____ Text shown

TARTA fixed-route buses have routes in Toledo, including Maumee, Ottawa Hills, Rossford, Sylvania, Sylvania Township, Holland, Springfield Township, and Oregon.

TARTA offers coverage to much of the rest of Lucas County through its on-demand service, TARTA Flex. Flex provides rides in accessible vans within transit zones, including:
- Northwest Zone: Toledo Express Eugene F. Kranz Airport, Holland, Ottawa Hills, Springfield Township, Sylvania Township
- Southwest Zone: Maumee, Monclova Township, Springfield Township, Waterville, Whitehouse
- East Zone: Rossford and Oregon
TARTA Flex rides can be requested within 24 hours of the trip or 30 to 60 minutes ahead of time. Rides can be requested through the TARTA Flex app or by calling TARTA.

TARTA Move's paratransit services help riders with disabilities and mobility challenges gain access to the community through the use of buses equipped with lifts, ramps and attentive staff. Those qualified for TARTA Move can request a ride anywhere in TARTA's service area if the pick-up point is within 3/4 of a mile of a fixed route stop.

TARTA also offers Special Event Transportation from certain locations to and from several events, including Toledo Mud Hens and Toledo Walleye games, Toledo Jeep Fest, Glass City JazzFest, and the Glass City Marathon.

==TARTA Zero==
TARTA has set a goal of having a complete fleet of zero-emission vehicles on the road by 2040. The TARTA Zero program saw its first vehicles hit the road in 2024, with the introduction of five plug-in paratransit buses to the fleet at TARTA Move. In late 2025 and early 2026, TARTA is expecting delivery of 13 grant-funded, full-sized electric buses, which will be the first in the fleet. These vehicles are scheduled to replace TARTA's oldest diesel models.
As of late 2024, TARTA's fleet included 70 full-sized buses, 34 paratransit vehicles, and 16 minivans for TARTA Flex.

________
____ Dataset excerpt

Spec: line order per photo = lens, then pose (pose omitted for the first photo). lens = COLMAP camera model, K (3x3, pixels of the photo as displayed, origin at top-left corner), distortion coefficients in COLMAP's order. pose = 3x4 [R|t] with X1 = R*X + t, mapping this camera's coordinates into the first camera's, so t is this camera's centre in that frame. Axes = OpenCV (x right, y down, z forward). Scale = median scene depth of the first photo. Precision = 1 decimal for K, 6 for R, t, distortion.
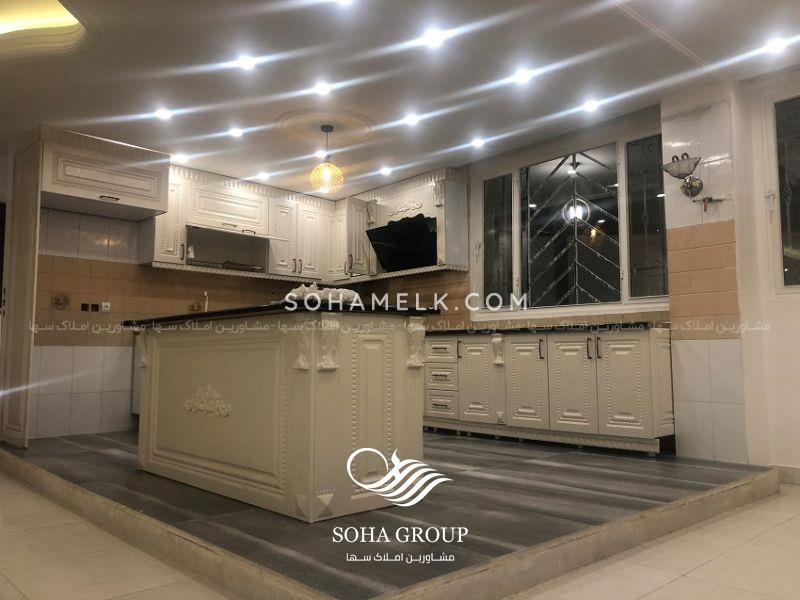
lens RADIAL K [[649.2, 0, 400.0], [0, 649.2, 300.0], [0, 0, 1]] dist [-0.004646, 0.004481]
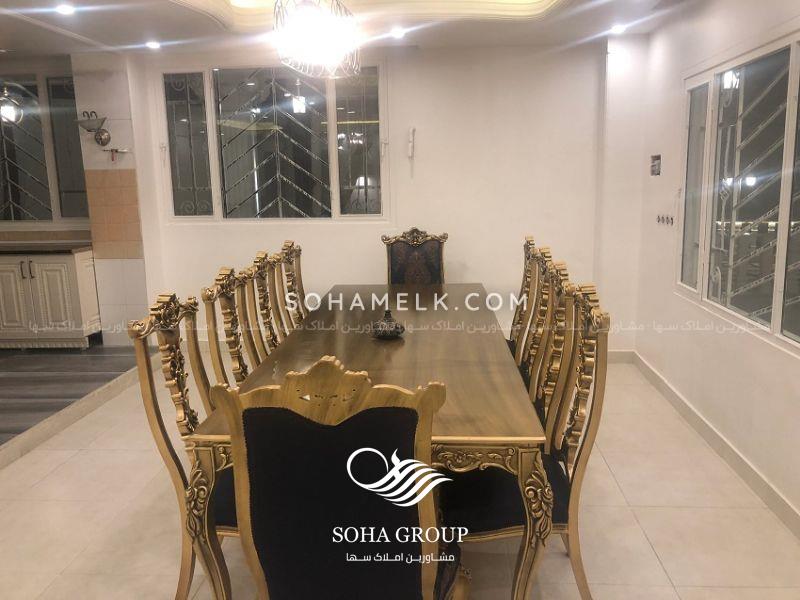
lens RADIAL K [[649.2, 0, 400.0], [0, 649.2, 300.0], [0, 0, 1]] dist [-0.004646, 0.004481]
pose [[0.723419, -0.130550, 0.677954, -0.019234], [-0.041612, 0.971930, 0.231562, -0.184797], [-0.689154, -0.195727, 0.697681, -0.322486]]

________

_What you will do_
- 1) According to the TARTA text, by what year does TARTA aim to have a fleet made up entirely of zero-emission vehicles?
- 2) Reproduce word for word the part of the TARTA text that opens with the words containing "TARTA fixed-route buses" and closes with "by calling TARTA.".
Rely only on the TARTA text, not the listing.

_Answers by item_
- 1) 2040

- 2)
TARTA fixed-route buses have routes in Toledo, including Maumee, Ottawa Hills, Rossford, Sylvania, Sylvania Township, Holland, Springfield Township, and Oregon.

TARTA offers coverage to much of the rest of Lucas County through its on-demand service, TARTA Flex. Flex provides rides in accessible vans within transit zones, including:
- Northwest Zone: Toledo Express Eugene F. Kranz Airport, Holland, Ottawa Hills, Springfield Township, Sylvania Township
- Southwest Zone: Maumee, Monclova Township, Springfield Township, Waterville, Whitehouse
- East Zone: Rossford and Oregon
TARTA Flex rides can be requested within 24 hours of the trip or 30 to 60 minutes ahead of time. Rides can be requested through the TARTA Flex app or by calling TARTA.